On the plus side, such side-channel-attacks typically have a very low bandwidth. In other words, it takes a long time to exfiltrate reasonable amounts of data.

In my opinion, the press poorly explained what is behind the Metdown and Spectre attacks. This was the Original Publication 

Red Hat provided this excellent analogy: the baristas at your coffee shop optimize in that they prepare the usual beverage for frequent customers and they even write the names of the customers to the cup. When the customers switch places, they have to throw away the cups with the coffee inside. However: the onlooker is able to get a glimpse of the names on the cups.

An early question was if Intel SGX Eclaves be used to conceal this kind of attack? Daniel Gruss et al. looked at this and found that indeed, SGX play well together with this bug class, which is bad news for all Hyperscalers.

Accidentially Turing Complete

In the (German) Podcast "INNOQ Security Podcast", Episode "Parsen statt Validieren" I discovered a funny concept: "Accidentally Turing complete Software". 

This means that a piece of Software, often a parser, by chance provides everything a computer provides (or in other words, allows to calculate everything that can be calculated).

In other words, if you control the input to this parser (for example a JPEG Parser), you can basically write arbitrary programs that the parser will then happily execute. Depending on the privileges the parsers process has, this can have annoying to devastating effects.

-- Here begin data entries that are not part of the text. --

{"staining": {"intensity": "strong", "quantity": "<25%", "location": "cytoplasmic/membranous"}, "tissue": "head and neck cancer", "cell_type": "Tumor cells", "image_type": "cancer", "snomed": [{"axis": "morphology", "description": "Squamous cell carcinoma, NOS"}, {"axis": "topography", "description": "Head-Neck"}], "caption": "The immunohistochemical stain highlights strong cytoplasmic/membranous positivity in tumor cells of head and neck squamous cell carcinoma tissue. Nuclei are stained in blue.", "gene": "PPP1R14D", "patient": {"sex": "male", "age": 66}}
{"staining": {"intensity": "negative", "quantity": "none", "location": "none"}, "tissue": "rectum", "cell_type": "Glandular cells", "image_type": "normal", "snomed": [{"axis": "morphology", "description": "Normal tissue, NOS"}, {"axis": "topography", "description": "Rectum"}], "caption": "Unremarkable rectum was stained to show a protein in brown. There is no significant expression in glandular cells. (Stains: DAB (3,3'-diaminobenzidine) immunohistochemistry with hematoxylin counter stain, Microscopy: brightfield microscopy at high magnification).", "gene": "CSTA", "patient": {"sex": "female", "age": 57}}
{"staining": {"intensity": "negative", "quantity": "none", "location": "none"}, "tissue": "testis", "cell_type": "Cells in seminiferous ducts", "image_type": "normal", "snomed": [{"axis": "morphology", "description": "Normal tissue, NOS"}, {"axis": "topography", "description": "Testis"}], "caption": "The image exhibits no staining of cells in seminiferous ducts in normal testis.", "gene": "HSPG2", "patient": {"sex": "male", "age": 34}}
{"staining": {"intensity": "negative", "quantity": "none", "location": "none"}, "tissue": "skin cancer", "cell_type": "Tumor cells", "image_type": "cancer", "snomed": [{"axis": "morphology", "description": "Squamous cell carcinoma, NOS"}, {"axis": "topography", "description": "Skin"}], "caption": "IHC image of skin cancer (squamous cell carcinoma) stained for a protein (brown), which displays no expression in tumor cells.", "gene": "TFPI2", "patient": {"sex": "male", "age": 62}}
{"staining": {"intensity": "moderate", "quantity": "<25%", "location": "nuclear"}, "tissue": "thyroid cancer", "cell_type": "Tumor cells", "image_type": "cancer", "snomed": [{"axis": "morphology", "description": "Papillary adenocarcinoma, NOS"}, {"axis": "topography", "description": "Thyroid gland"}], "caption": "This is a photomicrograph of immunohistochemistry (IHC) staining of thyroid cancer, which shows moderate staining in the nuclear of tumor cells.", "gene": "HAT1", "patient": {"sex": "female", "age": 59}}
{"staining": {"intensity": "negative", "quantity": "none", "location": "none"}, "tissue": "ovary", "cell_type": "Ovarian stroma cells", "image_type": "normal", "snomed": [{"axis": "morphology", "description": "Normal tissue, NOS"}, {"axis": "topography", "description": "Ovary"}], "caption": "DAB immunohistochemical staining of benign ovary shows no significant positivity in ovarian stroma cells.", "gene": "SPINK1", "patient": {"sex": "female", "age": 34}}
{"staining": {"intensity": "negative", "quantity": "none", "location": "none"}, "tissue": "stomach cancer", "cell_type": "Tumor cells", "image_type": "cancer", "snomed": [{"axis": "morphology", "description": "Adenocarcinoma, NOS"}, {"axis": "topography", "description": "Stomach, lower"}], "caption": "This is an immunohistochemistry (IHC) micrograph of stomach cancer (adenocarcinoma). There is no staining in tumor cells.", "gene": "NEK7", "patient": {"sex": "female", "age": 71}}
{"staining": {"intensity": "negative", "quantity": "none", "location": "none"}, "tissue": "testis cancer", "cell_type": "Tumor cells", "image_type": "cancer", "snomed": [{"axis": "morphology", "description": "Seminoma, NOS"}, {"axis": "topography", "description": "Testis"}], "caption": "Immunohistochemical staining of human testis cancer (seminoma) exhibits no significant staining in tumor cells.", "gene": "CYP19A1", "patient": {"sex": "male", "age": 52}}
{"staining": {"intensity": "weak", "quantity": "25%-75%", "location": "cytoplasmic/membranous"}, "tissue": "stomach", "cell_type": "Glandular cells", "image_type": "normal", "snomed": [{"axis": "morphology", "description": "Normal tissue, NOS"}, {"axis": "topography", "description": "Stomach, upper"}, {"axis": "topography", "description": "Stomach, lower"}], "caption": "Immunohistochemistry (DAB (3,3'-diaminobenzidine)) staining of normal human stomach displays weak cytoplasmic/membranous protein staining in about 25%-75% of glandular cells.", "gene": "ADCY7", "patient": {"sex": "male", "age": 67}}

That is one of the reasons why the principle of least privilege is so important: never give a part of your system higher privileges than required.

Matt Rickhard has compiled a small list of accidentially Turing complete Software.

Andreas Zwinkau compiled an even larger list.

The probably most impressive abuse of this was the specially created PDF that NSO used to inject Pegasus into iPhones (although it is debatable of this accidental or intended Turing completeness).

Funny enough, this story is related to this excellent talk by David Kriesel: "Lies, damned lies and scans" where David has shown that Xerox printers used to optimize PDFs just a little too much.

2024-05-30

My take on "Recall" by Microsoft

Microsoft has announced a new Feature called "Recall" that essentially takes a continuous stream of screenshots and announced it in the same press release where they announced new DLP controls in Edge Enterprise (see Risky Business #750 -- Why Microsoft's Recall is an attacker's best friend).

Kevin Beaumont has a nice analysis on X.

So apparently, this data is being stored in a good old SQLite  (nothing against SQLite - it is a nice DB).
However, if this DB gets into the wrong hands (like the hacker that wants to find out how you run your business) this can be devastating.

How well this correlates to "we take security seriously" is beyond me.

Getting back the "lost" partition of a USB Stick after the installation of Tails

 If you install the secure Linux Distribution Tails on a modern USB stick using Windows, you will likely no longer see the USB stick in Explorer.

That is nor suprising, as Tails removes all partitions (yes, all your data will be gone!) and then creates a 1.37 Gb primary partition where Tails will reside. The rest will remain free (without partition).

(Totally use this info on your own risk - you have been warned)

To fix this, just run good old diskpart (see also here) as an administrator.
In my example, the USB Drive is regonised as Disk 1:


DISKPART> LIST DISK 
DISKPART> SELECT DISK 1
DISKPART> CREATE PRIMARY PARTITION 

This creates a new Primary Partition in the remaining free space.
As soon as this is done, you may format this partition, typically extFAT is used for USB Sticks as FAT32 is too inefficient due to the limit on the number of blocks which would result in huge block sizes for large drives.